Animals had accumulated near the Central Park Arsenal as a make-shift ‘menagerie‘ — abandoned pets, former circus animals, far-flung beasts brought over on ships. At one point it was determined to move those animals to a more formal Zoological Garden, to be built on the much abused area of Manhattan Square.

From 1865: “The Zoological Gardens are about to be commenced at Manhattan-square, and the commissioners fully expect to have this valuable garden completed before the Summer wanes.”

Below: The chaos of the Central Park menagerie, depicted in an 1866 illustration

Harpers Weekly

Those planned fell through of course. Today the Central Park Zoo marks the location of that former menagerie.

By 1872, the Central Park Commission would utilize Manhattan Square for another mission, designating it the home for the American Museum of Natural History.

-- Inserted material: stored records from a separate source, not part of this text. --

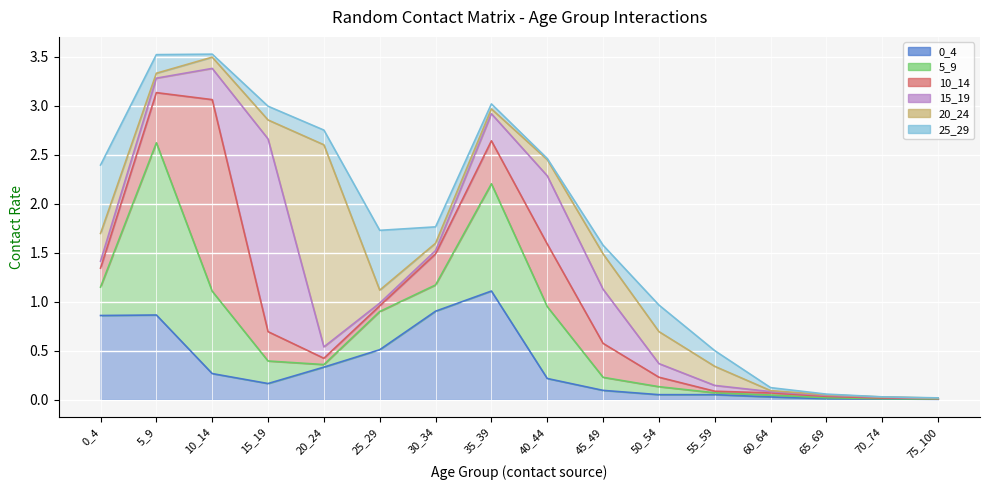

At which category does 5_9 reach its first local valley?

20_24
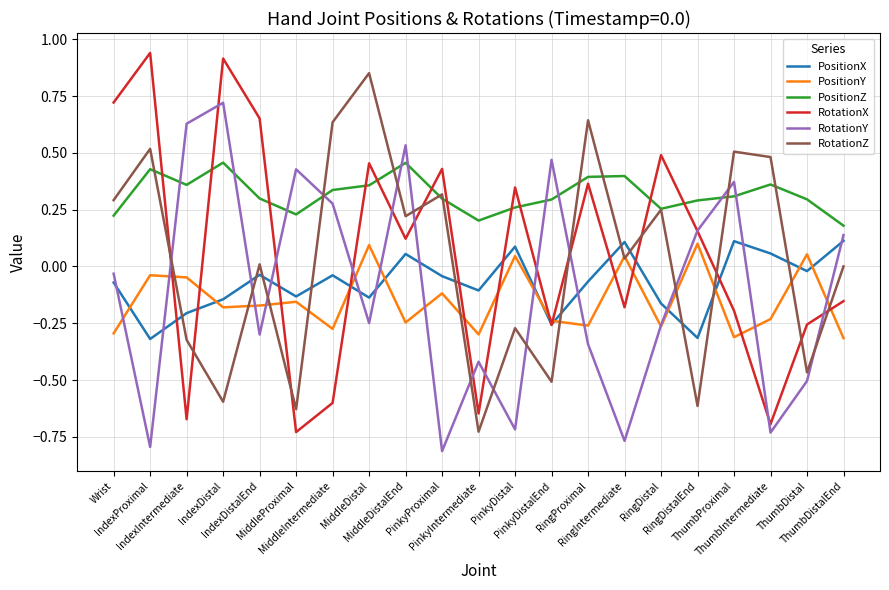

How many intersections are there between RotationY and RotationZ?

13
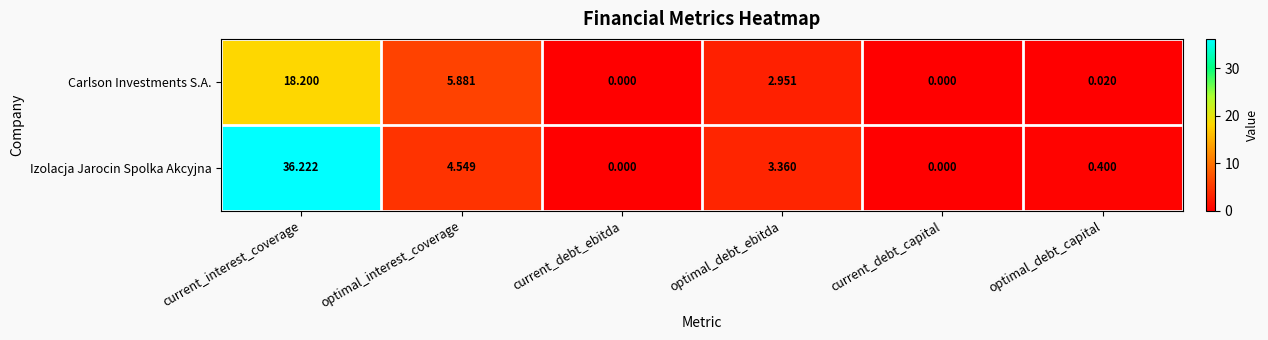

Which series changed the most between optimal_interest_coverage and current_debt_capital?

Carlson Investments S.A.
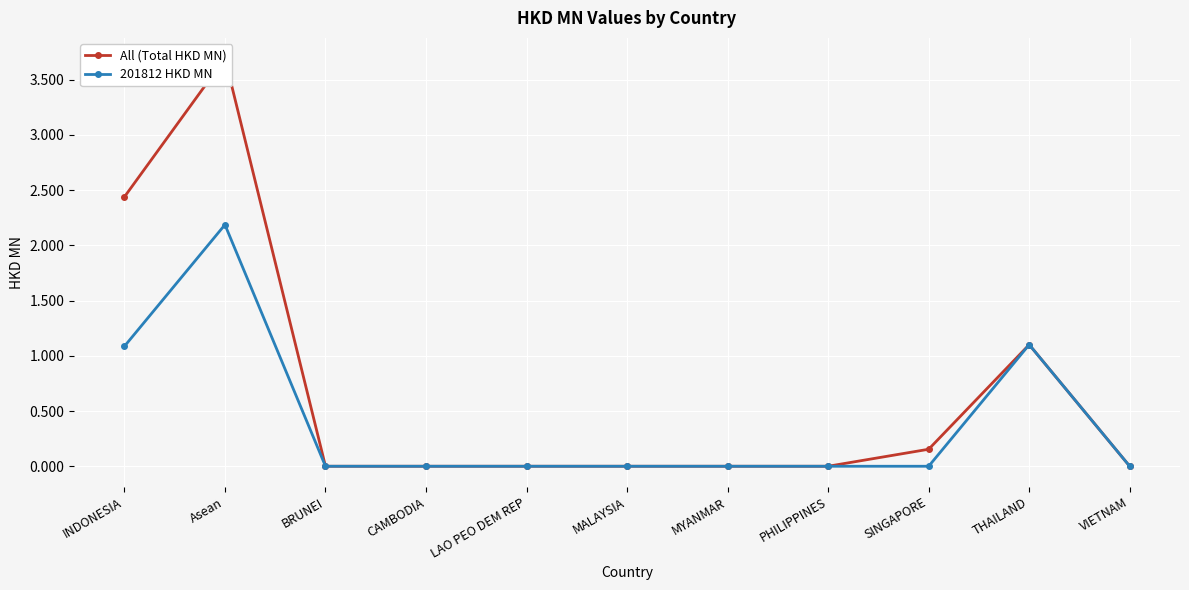

At how many categories does at least one series exceed 1?

3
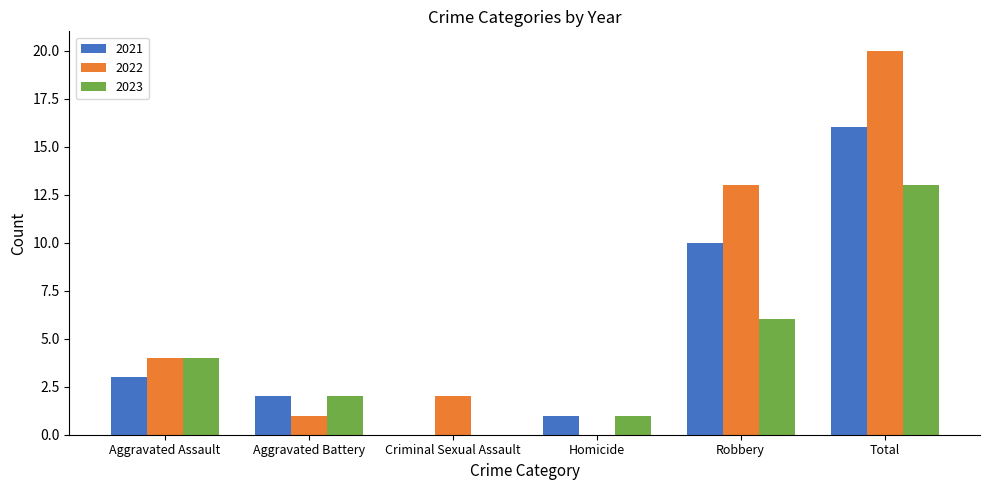

What is the sum of the 2021 values at Homicide and Total?

17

The first structure would be completed in 1877. (For more information on the institution’s development, check out our podcast on the subject.)

Apartment developers later flocked to the park’s edges, drawn to its proximity to other fashionable apartment houses in the neighborhood like the Dakota Apartments (at 72nd Street, built in 1884).

Luxury apartment living soon transformed the Upper West Side, and the fate of Manhattan Square — renamed Theodore Roosevelt Park in 1958 — changed with it.

Below: 44 West 77th Street. Manhattan Square Studio Apartment, photographed in 1910

MCNY

Of course, you may not know it by that name today either. From the New York Department of Parks and Recreation: “Neighborhood residents have traditionally referred to the parkland as Museum Park or Dinosaur Park.”

Below: The fully expanded museum as it looked in 1913

MCNY

The above is an expanded excerpt from our book The Bowery Boys Adventures In Old New York, now available at bookstores everywhere.

2 replies on “Where was Manhattan Square? The Gilded Age remaking of a neglected park”

Thank you for this history. I have a family tree written by an elderly aunt who states that my great-grandmother was born in 1865 in a little wooden house where the Museum of Natural History now stands on 77th Street and Central Park West. Would you know if photos exists of such houses in that area during that time? Thank you.